On 5 January 2017, Wijnaldum moved to the United States when he joined Philadelphia Union, based in the Major League Soccer. Upon joining Philadelphia Union, the club's Sporting Director Earnie Stewart, commented on his move, quoting: "I believe Giliano is one of those players that flies under the radar, with great upside potential." On 1 November 2017, Wijnaldum's option was declined by the Philadelphia Union. On 5 June 2018 he joined Sparta Rotterdam.

==International career==
After featuring once for the Netherlands U17 side, Wijnaldum was called up by Netherlands U19 on 1 September 2010 and made his Netherlands U19 debut two days later against Germany U19, followed up by his second appearance against Greece U19 on 7 September 2010.

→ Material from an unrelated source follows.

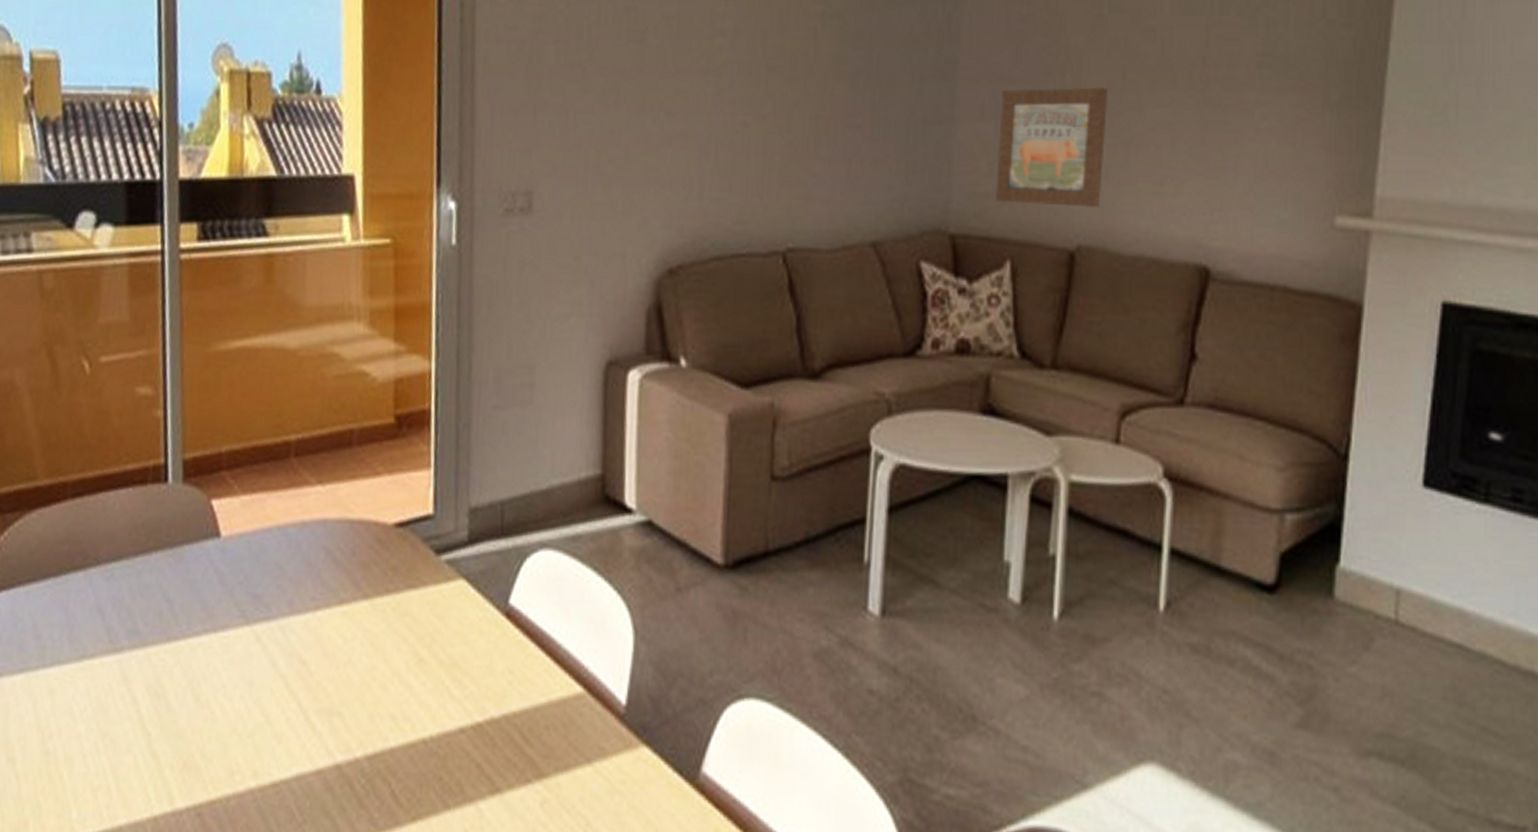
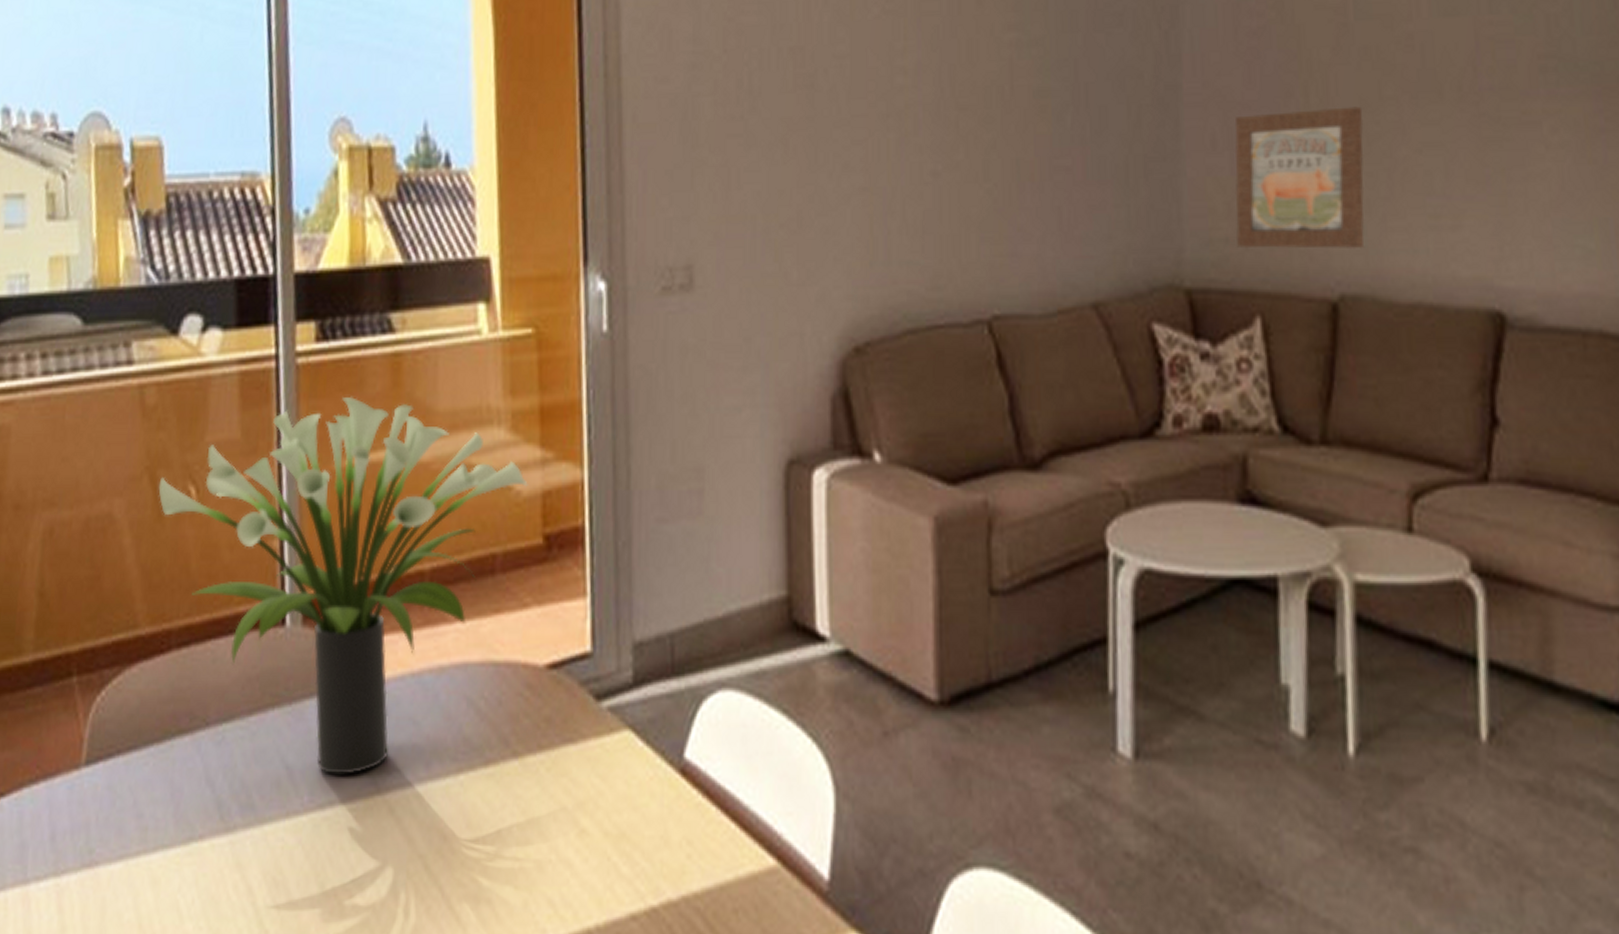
potted plant: none [55,289,383,608] -> present [158,396,528,775]

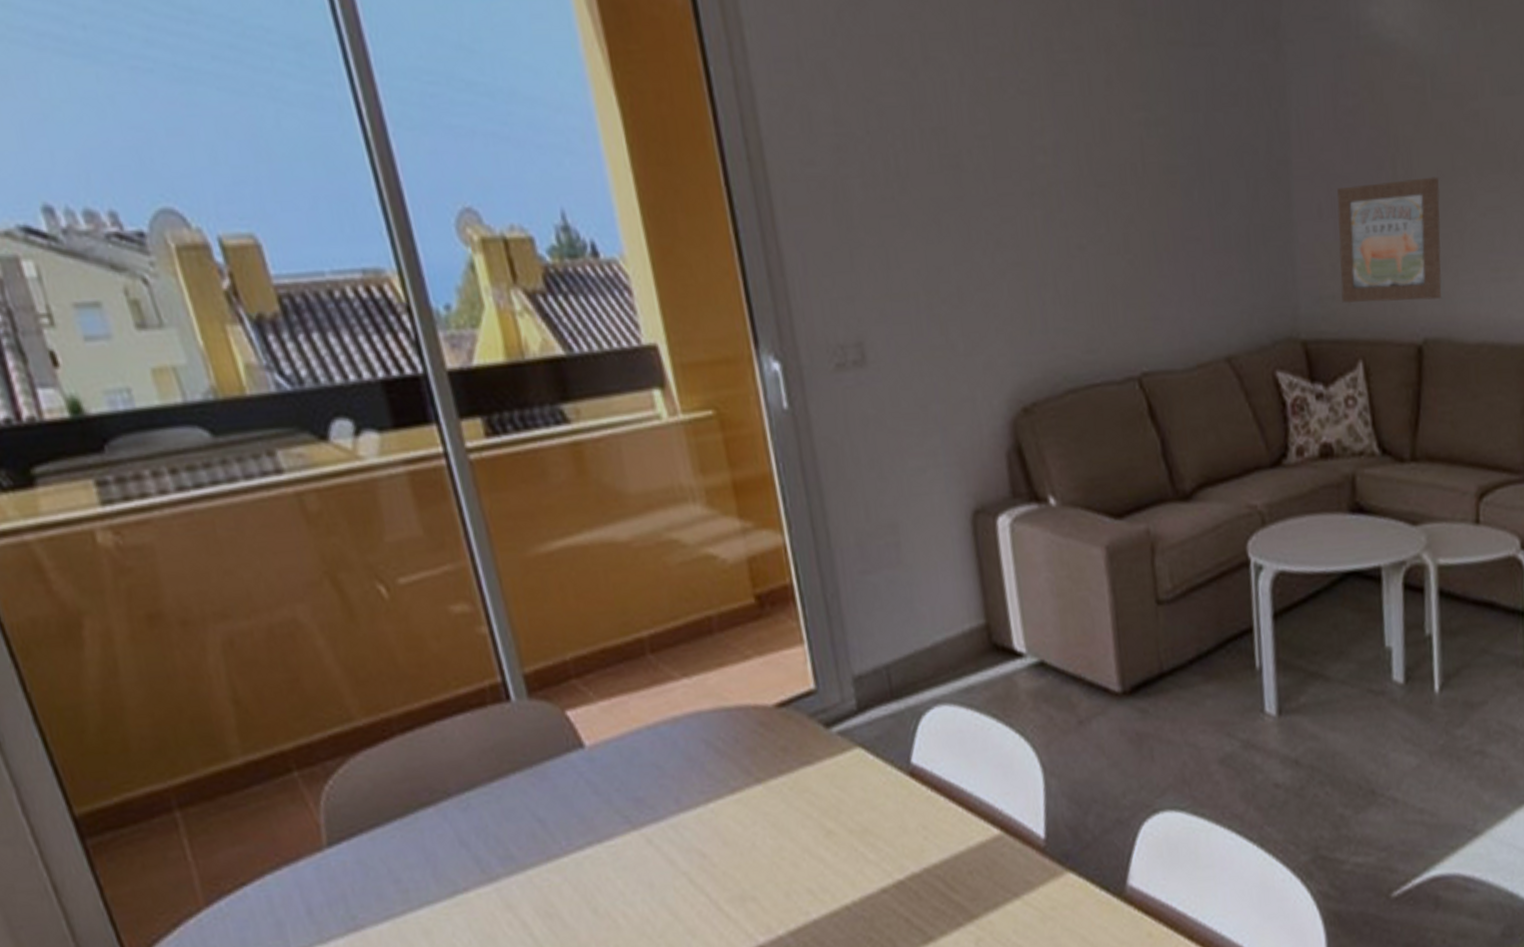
potted plant: present [158,396,528,775] -> none [342,486,732,821]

On 27 February 2012, Wijnaldum was called up by Netherlands U20 for the first time and made his Netherlands U20 two days later, where he played 45 minutes, in a 3–0 win over Denmark U20. On 1 June 2012, he then scored his first Netherlands U20 goal, in a 3–0 win over France U20 in the Toulon Tournament.

==Career statistics==

===Club===
As of 5 January 2017

| Club performance |  |  | League |  | Cup |  | Other |  | Total |  |
| Season | Club | League | Apps | Goals | Apps | Goals | Apps | Goals | Apps | Goals |
| Netherlands |  |  | League |  | KNVB Cup |  | Other^{1} |  | Total |  |
| 2010–11 | AZ Alkmaar | Eredivisie | 1 | 0 | 0 | 0 | — |  | 1 | 0 |
| 2011–12 | 0 | 0 | 1 | 0 | — |  | 1 | 0 |
| 2012–13 | 19 | 0 | 1 | 0 | — |  | 20 | 0 |
| 2013–14 | FC Groningen | 26 | 1 | 3 | 0 | 1 | 0 | 30 | 1 |
| 2014–15 | Go Ahead Eagles | 19 | 0 | 2 | 0 | 2 | 0 | 23 | 0 |
| Germany |  |  | League |  | DFB-Pokal |  | Other |  | Total |  |
| 2015–16 | VfL Bochum | 2. Bundesliga | 7 | 0 | 2 | 0 | — |  | 9 | 0 |
| USA |  |  | League |  | Open Cup |  | Other |  | Total |  |
| 2017 | Philadelphia Union | MLS | 0 | 0 | 0 | 0 | — |  | 0 | 0 |
| Total | Netherlands |  | 65 | 1 | 5 | 0 | 3 | 0 | 73 | 1 |
| Germany |  | 7 | 0 | 2 | 0 | 0 | 0 | 9 | 0 |
| USA |  | 0 | 0 | 0 | 0 | 0 | 0 | 0 | 0 |
| Career total |  |  | 72 | 1 | 7 | 0 | 3 | 0 | 82 | 1 |

^{1} 2013–14 includes the Eredivisie European competition playoffs. 2014–15 includes the Eerste Divisie/Eredivisie promotion/relegation playoffs.

== Personal life ==
His older brother, Georginio Wijnaldum, plays as an attacking midfielder for Saudi Pro league club Al-Ettifaq . His half-brother, Rajiv van la Parra, also plays professional football for Apollon Smyrnis.